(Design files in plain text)
================================

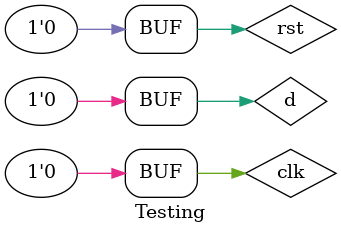
<source format=v>
module dff_sync_clear(d, clearb, clock, q);

	input d, clearb, clock;
	output q;
	reg q;
	
	always @ (posedge clock)
		begin
			if (!clearb) q <= 1'b0;
			else q <= d;
		end
endmodule

module dff_async_clear(d, clearb, clock, q);

	input d,clearb, clock;
	output q;
	reg q;
	
	always @ (negedge clearb or posedge clock)
		begin
			if(!clearb) q<=1'b0;
			else q<=d;
		end
endmodule

module Testing;

	reg d, clk, rst;
	wire q;
	
	dff_sync_clear dff(d, rst, clk, q);
	
	always @ (posedge clk) begin
		$display ("d=%b, clk=%b, rst=%b, q=%b\n", d, clk, rst, q);
	end
	
	initial begin
		//forever begin
			clk = 0;
			#5 clk = 1;
			#5 clk = 0;
			#5 clk = 1;
			#5 clk = 0;
			#5 clk = 1;
			#5 clk = 0;
		//end
	end
	
	initial begin
		d=0; rst=1;
		#5 d=1; rst=1;
		#10 d=1; rst=1;
		#15 d=0; rst=0;
	end
	
	initial begin
		$dumpfile("dff.vcd");
		$dumpvars;
	end
	
endmodule
</source>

================================

### JOB
Filter the records for the string "always" and copy every line that holds it.

### TASK SOLUTION
	always @ (posedge clock)
	always @ (negedge clearb or posedge clock)
	always @ (posedge clk) begin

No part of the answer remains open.